The Chancellor will hold talks with tech giants including Microsoft, Amazon and Alphabet in Los Angeles, San Francisco and Seattle as he seeks to boost investment in the UK.
His trip, starting on Wednesday, will also feature a speech to British senior tech leaders, entrepreneurs and investors to highlight the UK’s success in the region, according to the Treasury.
He will also hold a roundtable with representatives from the biggest video game companies.
Ahead of his trip, Mr Hunt said: “The UK is ideally placed to attract fast-growing companies; we have all the right ingredients to become the next Silicon Valley, and I’m going to be shouting about our strengths up and down the west coast of the United States.
“The UK tech industry makes a huge contribution to the economy – becoming the third in the world to achieve a one trillion dollar valuation last year – and we have created the most unicorn companies in Europe, more than France and Germany combined.
“I’m looking to build on these fantastic successes and increase investment that will bring more exciting jobs to our shores and grow the economy.”

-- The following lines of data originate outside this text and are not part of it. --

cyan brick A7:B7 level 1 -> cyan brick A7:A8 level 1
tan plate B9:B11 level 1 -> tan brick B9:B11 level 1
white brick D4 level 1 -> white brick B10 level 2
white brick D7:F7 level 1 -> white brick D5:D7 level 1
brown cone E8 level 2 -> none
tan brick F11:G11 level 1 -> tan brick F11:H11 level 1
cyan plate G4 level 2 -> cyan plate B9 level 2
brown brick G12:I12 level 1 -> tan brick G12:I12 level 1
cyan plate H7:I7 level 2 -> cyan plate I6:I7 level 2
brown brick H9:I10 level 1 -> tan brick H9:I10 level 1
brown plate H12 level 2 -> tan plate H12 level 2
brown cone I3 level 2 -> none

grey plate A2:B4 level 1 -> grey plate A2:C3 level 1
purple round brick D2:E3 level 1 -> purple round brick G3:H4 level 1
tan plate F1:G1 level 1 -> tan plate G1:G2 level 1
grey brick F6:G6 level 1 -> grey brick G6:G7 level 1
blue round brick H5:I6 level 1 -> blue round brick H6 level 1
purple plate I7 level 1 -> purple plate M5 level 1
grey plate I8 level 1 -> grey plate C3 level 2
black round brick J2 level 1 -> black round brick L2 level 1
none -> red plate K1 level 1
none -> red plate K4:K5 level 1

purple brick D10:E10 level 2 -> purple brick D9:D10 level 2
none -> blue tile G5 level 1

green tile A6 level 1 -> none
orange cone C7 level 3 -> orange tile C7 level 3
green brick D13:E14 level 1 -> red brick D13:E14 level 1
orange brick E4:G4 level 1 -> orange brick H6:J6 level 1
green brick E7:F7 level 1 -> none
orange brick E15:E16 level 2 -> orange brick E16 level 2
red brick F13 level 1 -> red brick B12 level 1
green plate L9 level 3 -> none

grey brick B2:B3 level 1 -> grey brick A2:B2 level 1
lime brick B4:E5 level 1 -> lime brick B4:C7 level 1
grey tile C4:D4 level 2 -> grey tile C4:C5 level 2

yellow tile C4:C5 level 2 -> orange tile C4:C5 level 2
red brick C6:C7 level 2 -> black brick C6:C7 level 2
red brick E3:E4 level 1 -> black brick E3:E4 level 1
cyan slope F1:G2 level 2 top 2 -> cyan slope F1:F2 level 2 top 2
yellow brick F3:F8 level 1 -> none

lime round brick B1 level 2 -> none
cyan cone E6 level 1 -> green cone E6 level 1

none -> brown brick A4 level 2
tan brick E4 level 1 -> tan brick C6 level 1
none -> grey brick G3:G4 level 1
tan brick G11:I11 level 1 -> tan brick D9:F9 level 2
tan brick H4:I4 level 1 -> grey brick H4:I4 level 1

The Chancellor, who is preparing to deliver his autumn statement on November 22, has put the technology sector, as well as creative industries, life sciences, advanced manufacturing and the green sector, at the heart of his plan to grow the struggling economy.
Artificial intelligence is one of the topics at the top of the British agenda at the United Nations General Assembly in New York this week.
Deputy Prime Minister Oliver Dowden, who is heading the team as Rishi Sunak skips the gathering, will use his address on Friday to call for countries to co-operate on the new technology, with meetings also due to be held with top tech companies during the American visit.
It comes as the UK prepares to host an AI summit in November, with the Prime Minister keen to establish a key role for Britain in harnessing and regulating the technology.